TASK TO CARRY OUT: Render this sentence from the cricket data analysis post in Spanish: "Here is our problem statement again."

EXTRACTED TEXT:
Okay.. it’s been a long time now that we have got back together.

In the Part-1 of our EDA we did some pre-pepping with the data.

No intro, no nothing. Let’s dive right in!!

Here is our problem statement again.

The task is to analyze ball by ball data from all the way from 2008 to 2019.

Using this we need to come up with analysis to form your own dream team for IPL. For year 2016, 2017 and 2018, we need to find out :


  1. Find out most valuable player – explain why
  2. Find out most consistent batsman – explain why
  3. Find out most consistent bowler – explain why
  4. Find out, worst player – explain why
  5. Find out worst batsmen – explain why
  6. Find out worst bowler – explain why
  7. Rank top 25 players for the year 2016 to 2019
  8. Identify most improved player from 2018 to 2019
  9. Find out which stadium had the most runs and which scored the least
  10. Which bowler gave the least runs and took most wickets.(Economy)

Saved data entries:
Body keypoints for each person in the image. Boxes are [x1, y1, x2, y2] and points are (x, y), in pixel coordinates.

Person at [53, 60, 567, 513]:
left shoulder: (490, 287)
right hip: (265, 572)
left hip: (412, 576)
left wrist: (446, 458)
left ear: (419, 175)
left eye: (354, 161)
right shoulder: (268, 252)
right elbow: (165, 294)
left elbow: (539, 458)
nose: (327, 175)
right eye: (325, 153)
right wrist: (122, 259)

* * *

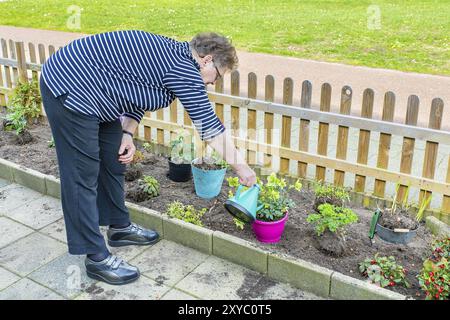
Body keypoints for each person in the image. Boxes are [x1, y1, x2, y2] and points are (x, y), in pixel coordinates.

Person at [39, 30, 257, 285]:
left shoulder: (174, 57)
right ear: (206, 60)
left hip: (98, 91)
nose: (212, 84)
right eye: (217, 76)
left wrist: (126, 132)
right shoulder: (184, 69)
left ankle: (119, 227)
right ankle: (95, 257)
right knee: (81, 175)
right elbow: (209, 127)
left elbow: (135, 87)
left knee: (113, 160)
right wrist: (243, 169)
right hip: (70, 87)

SOLUTION FOR THIS EXERCISE: Aquí está de nuevo nuestro planteamiento del problema.